In no way am I trying to point fingers at the local evangelical American church. We are all on the same team, we all just want to know God more deeply, for Him to come alive to us in new ways, and to a generation that seems to be fading out of our churches, I long so deeply for real change to be made, instead of chalking it up to the fact that they are self-entitled millennials. 

Unless the person who just gave their life to Christ is diligent to go find a mentor, the pattern can be that they give their life in this grand moment, but when nothing in their personal life really changes without real discipleship or learning, after a while they feel discouraged, they give up and leave. We call millennials out for being self-entitled or inwardly focused and yet this is exactly the culture we are creating for them when we keep making our church services so dedicated to making people feel comfortable. Of course we want to invite in new people, but if we are consistently focusing on numbers and not on really learning the Bible, then aren’t we only raising up more and more confused Christians?

It is beautiful how focused we are on getting people in the doors, but my concern is in the lack of attention and care that goes into getting them to stay there. In efforts to seek something out that is real and genuine, it can be discouraging to attend a service where you can slip in and out with ease. I’ve been in church every week since I was born, I grew up a preacher’s kid, in private Christian schools and graduated with a Bible degree. Yet there is still so much about the Bible I don’t know and want to be taught, so I can only imagine how overwhelming the Bible can feel to people who are brand new to the faith.

I understand that so much of life is what you put into it, so if a millennial feels disconnected at church, they need to seek out a community group, a place of service or a mentor on their own watch. But I’m longing to see more churches take an emphasis on helping take the lead in the areas of mentorship, discipleship, in-depth Bible teaching courses and accountability. 

We tell people if you want to go deeper that’s what community groups are for, that’s what studies are for and I fear we are not leaving room for the Holy Spirit to show up in a powerful way in the actual church service because we are too attached to the time on the clock. How beautiful would it be if our lights shined so brightly for the Kingdom that new members would come in and be able to tell a very tangible and evident presence of the Holy Spirit and of something greater, something Kingdom focused taking place, something different from what the world offers them.  

We must get away from the celebrity of it all: staff elevating projects over people, churches desiring to be replicas of each other.

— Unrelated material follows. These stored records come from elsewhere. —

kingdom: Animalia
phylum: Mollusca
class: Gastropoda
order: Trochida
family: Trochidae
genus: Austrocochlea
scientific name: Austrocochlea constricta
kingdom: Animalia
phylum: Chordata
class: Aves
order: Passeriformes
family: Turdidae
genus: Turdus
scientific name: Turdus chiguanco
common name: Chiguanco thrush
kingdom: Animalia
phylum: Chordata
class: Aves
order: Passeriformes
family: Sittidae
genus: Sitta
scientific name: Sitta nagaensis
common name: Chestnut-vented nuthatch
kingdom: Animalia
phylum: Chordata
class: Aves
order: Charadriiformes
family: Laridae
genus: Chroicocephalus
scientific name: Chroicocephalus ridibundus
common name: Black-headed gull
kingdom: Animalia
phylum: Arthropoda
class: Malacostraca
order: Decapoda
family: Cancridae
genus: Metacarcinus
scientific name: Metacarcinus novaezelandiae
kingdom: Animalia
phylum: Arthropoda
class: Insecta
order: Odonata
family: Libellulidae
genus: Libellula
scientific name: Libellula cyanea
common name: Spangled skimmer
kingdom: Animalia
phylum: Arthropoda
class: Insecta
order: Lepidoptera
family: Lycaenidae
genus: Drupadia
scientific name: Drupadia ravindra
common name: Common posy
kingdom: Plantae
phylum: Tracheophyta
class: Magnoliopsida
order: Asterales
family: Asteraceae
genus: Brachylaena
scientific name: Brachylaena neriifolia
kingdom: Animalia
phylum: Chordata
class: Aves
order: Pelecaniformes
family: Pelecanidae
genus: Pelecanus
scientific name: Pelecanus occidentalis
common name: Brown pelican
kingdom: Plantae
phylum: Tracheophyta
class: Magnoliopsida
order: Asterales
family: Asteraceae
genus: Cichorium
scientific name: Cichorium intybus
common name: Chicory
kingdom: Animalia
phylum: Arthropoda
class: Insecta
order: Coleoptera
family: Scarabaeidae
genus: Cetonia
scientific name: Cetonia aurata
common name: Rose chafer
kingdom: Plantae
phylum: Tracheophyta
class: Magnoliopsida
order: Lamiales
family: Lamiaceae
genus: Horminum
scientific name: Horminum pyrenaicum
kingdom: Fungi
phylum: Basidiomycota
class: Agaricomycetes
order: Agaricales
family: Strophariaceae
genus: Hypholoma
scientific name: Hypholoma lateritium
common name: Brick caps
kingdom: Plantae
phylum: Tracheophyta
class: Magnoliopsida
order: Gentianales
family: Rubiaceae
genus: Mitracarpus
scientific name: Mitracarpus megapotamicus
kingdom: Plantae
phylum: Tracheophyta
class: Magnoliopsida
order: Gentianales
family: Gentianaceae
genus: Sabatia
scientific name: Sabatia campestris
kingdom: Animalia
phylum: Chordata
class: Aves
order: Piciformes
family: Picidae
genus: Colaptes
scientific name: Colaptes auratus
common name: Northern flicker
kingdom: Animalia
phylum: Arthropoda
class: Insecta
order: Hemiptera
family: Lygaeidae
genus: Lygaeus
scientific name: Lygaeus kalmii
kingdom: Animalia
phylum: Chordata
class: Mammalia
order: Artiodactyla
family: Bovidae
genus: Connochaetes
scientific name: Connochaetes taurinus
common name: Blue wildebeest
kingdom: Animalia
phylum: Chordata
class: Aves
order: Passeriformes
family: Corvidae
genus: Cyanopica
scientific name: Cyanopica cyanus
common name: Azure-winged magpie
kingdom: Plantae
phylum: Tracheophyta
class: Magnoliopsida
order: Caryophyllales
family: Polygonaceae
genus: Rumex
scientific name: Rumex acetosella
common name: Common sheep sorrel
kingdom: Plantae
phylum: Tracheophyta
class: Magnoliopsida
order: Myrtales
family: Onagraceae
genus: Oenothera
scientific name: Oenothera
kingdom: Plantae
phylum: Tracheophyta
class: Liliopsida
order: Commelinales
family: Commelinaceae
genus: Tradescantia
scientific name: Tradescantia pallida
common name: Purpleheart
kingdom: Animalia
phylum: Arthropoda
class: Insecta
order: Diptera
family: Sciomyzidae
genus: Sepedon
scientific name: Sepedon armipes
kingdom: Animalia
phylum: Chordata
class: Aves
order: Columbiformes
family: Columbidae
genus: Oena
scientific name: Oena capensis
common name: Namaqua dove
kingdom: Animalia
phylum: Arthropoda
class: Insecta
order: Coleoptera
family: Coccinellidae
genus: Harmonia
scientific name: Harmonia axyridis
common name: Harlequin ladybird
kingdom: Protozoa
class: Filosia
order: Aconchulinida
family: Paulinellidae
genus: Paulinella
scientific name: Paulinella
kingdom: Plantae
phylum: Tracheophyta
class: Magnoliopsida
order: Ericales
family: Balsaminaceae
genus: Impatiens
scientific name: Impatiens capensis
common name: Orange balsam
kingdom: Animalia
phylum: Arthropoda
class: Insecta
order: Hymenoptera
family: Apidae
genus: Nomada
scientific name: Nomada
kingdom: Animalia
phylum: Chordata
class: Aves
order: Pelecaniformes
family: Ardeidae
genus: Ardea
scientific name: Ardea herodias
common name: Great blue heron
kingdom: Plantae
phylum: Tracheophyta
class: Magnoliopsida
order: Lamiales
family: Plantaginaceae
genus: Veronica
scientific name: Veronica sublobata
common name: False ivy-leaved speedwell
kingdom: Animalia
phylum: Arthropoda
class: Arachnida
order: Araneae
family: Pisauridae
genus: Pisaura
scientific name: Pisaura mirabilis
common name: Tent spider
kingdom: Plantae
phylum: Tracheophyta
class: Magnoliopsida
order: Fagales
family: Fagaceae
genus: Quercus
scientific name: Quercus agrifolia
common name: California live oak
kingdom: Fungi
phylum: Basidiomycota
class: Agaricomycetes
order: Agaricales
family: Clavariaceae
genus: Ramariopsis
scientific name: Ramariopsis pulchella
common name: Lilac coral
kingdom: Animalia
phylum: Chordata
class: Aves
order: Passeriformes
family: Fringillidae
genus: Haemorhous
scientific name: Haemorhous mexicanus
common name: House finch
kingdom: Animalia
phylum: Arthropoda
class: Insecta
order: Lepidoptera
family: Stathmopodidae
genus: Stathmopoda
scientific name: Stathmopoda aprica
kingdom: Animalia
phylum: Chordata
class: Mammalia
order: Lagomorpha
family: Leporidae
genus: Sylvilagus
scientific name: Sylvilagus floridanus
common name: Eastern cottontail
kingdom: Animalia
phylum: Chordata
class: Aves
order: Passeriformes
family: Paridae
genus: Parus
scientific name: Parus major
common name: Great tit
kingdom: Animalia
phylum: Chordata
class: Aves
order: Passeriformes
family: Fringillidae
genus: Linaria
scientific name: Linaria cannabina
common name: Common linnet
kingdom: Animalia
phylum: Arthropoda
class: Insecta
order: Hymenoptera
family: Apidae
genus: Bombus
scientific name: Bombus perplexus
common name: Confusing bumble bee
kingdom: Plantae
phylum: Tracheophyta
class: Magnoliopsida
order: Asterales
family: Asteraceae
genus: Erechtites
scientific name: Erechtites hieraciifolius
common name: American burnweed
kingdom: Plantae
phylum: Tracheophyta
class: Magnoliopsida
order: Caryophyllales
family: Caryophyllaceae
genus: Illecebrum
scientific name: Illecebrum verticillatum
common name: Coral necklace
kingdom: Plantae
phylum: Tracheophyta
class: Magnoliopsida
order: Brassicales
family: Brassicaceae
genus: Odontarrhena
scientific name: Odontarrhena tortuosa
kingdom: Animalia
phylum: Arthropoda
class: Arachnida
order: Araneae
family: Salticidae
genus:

God is not a brand. God is not a title, why do we limit Him in the same boxes? He is infinitely creative, the world is filled with what the world has to offer, so the Church is filled with what the world could never offer, where the Holy Spirit and His presence means everything. Where pretentiousness is silenced, where the cameras do not tempt our hearts to look inward, where the desire is to connect and not to hide. Where discipleship and love are never compromised, where the hard questions are taught, where skin is blended, where prayer is everything, where self-promotion is extinct. 

It is of upmost importance that this generation does not stop trying to go to church, to get plugged in, to speak out on what they are looking for, to be the change, to the lead the charge on knowing Christ in a deeper more intimate way, by simply speaking up.